Vehicle sales (Thursday): In April, total light vehicle sales rebounded to an annual rate of 16.81mn units after posting the weakest sales since February 2015 in the prior month. Despite a moderate rebound, the sales in April were still short of the 2016 average pace of 17.46mn. In May, we expect only a slight acceleration to 16.90mn units. Sales boosted by aggressive incentives peaked in December at 18.32mn units. With an already-high level of incentive spending, automakers have been struggling to maintain the current pace of sales since earlier this year. Moreover, as sales have slowed, the inventory to sales ratio picked up sharply in recent months and exerted additional pressure on automakers. On the demand side, despite gradually rising personal income, tightening auto loan standards are likely to have a lasting adverse impact on consumer demand. In recent years, auto sales have been partially boosted by an increased access to easy credit with lax lending standards as competition among auto lenders intensified. A recent trend of tightening, initiated in part by rising delinquency rates, may continue to dampen consumer demand. 

Trade balance (Friday): In an advance report by the Census Bureau, goods trade data were weaker than expected in April with the trade deficit widening further to $67.6bn. Although global demand appears to have been healthy, goods exports declined 0.9%. On the other hand, goods import increased steadily, widening the deficit from the prior month. As for services, we expect exports to post a modest decline after a strong increase in the previous month. We think service imports may have rebounded after declining in two previous months. Altogether, we believe the trade deficit widened to $46.8bn in April.

Employment report (Friday): We expect nonfarm payrolls to have increased by 195k in May and private payrolls to have increased by 190k, implying a 5k gain in government jobs. Labor market indicators in various surveys remained elevated in May after falling modestly in April.
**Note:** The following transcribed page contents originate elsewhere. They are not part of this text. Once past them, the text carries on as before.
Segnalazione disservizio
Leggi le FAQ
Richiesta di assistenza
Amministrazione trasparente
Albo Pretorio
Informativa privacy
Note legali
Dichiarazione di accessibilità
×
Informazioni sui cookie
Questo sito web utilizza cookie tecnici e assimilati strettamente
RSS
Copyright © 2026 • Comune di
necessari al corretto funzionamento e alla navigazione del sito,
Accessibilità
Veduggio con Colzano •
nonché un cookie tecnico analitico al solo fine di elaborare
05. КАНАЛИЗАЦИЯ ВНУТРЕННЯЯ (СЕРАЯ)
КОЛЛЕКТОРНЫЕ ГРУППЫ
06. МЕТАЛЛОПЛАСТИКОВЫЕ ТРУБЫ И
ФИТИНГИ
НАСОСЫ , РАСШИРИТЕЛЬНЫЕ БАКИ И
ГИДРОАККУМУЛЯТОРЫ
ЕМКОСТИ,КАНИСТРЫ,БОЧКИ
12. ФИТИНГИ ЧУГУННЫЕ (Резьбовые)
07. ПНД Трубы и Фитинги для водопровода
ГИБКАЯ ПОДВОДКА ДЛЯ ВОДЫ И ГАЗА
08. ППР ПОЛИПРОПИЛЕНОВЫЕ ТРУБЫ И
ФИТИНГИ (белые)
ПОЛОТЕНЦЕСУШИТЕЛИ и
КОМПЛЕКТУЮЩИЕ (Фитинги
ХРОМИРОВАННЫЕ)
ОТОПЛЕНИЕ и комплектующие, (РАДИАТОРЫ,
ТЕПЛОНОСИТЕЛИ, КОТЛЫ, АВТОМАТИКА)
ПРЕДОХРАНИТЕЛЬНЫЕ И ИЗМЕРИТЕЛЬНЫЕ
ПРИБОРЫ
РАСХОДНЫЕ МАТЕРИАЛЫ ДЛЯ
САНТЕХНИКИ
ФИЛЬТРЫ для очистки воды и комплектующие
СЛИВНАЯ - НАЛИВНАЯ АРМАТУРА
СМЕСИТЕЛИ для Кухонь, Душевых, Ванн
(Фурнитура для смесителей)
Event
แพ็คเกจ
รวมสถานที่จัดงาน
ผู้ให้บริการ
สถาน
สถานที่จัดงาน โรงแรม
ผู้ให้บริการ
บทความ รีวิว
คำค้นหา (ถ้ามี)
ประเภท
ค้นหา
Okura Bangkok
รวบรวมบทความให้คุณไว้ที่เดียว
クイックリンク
The number of employees index in the Empire State survey declined slightly by 2.0pp to 11.9 and an equivalent indicator in the Philly Fed survey slipped 2.6pp to 17.3. Although these readings are still very high, slight decreases suggest nonfarm payroll employment may not increase as strongly as it did in April (211k). Additionally, initial and continuing unemployment insurance claims continued to trend lower in May, suggesting involuntary separations remain low. Moreover, considering the continued recovery in manufacturing activity, we forecast an increase of 10k in manufacturing sector employment. Hard data on this sector, such as core manufacturing output in the industrial production report and core capital goods shipments, have remained elevated in recent months. Coupled with elevated business sentiment, manufacturing sector is likely to see a decent gain in hiring. With a steady pace of job creation in recent months and a steady drop in continuing unemployment insurance, we expect the unemployment rate to have inched down to 4.3% in May. Household employment increased healthily by 156k in April while reverting to trend after two outsized gains in March and February. Increasing household employment may have exerted downward pressure on the unemployment rate. However, our forecast has a slight downside risk from the possibility that favorable labor market conditions over the past few months may have motivate discouraged workers to re-enter the labor force in search of employment, pushing up unemployment rate. Moreover, we expect a steady 0.2% m-o-m (2.51% y-o-y) increase in average hourly earnings in May, a slight slowdown from April’s 0.3% m-o-m (2.55% y-o-y) increase. Although labor market slack has been diminishing quickly, average hourly earnings growth has not accelerated materially. A definitive explanation for the lack of acceleration remains elusive. Potential explanations could be a recent decrease in employer-to employer transitions and industry composition changes."